The budget has been cut in many areas while growing in others to meet the demands of expanding employee benefits and government expenditures. It also holds the line on salaries for all village employees and the Board of Trustees.

To finance the increases in the face of decreased revenues, the village increased taxes by 7.76 percent, bringing the tax rate up to $31.18 per $100 of a home’s assessed valuation. Overall, the budget would increase by $109,983, to $3,602,950 — 3.1 percent more than the current spending plan.

“Any time you raise taxes, I don’t like doing that,” said Island Park Mayor Jim Ruzicka. “But in today’s economy, what seems to be happening is that the state and federal governments cut back, and it affects the little [governments], because there’s nothing to cut.”

Because of concerns expressed by residents about quality of life in the village, Ruzicka said, the village hired another full-time employee, along with four seasonal employees for the summer, to help keep it clean.

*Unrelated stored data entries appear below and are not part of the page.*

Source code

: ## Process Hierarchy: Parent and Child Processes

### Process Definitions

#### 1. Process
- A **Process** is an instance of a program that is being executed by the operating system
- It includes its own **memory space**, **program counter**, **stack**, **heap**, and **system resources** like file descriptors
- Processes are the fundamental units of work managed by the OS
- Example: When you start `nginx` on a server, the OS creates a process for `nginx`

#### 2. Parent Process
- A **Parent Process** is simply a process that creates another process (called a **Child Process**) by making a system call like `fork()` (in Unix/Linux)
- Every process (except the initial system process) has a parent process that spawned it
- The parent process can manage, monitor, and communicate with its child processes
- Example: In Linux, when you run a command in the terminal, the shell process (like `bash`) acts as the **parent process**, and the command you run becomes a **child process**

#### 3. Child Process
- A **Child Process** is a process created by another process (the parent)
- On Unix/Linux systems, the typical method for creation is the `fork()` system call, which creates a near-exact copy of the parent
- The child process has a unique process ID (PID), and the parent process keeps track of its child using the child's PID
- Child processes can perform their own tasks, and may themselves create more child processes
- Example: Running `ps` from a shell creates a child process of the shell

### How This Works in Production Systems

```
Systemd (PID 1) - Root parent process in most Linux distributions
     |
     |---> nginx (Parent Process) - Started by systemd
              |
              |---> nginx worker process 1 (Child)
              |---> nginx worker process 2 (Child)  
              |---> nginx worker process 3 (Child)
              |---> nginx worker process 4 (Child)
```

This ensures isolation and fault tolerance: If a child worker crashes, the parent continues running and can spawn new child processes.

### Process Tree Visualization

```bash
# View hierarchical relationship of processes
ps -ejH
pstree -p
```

Taxpayers will also be spending more on the DPW next year, due mainly to recommendations from an audit of the village by New York state. “One of the things from the state audit was they recommended we had a more realistic budget, so we looked at that,” said Ruzicka. He explained that the village had been slowly increasing the DPW funding but it would often fall short. This year it was increased to a more realistic number that should stop a budget shortfall.

Village revenue projections were down in fiscal year 2011-12, which begins on June 1. Everything from state aid to federal grants was lower. The village lost about $65,000 in revenue.

The decreases in revenue coupled with nearly $30,000 more in debt service payments and a $52,000 increase in contributions to employee benefits.

“This year we were doing good, but with all the cuts from the state and the increases, it just caught up to us,” said Ruzicka.

The village cut where it could, and implemented a wage freeze for next year. Ruzicka said he is nearly certain that the Board of Trustees and the mayor would not receive increases in the 2012-13 fiscal year, either. However, if the money was available, Ruzicka would have liked to increase the salaries of village workers.

“Our guys deserve a raise,” he said. “A lot of them don’t make that much money. But the pension fund and medical increased so much that we just couldn’t do it.

“They certainly deserve it,” he added. “Our employees work hard.”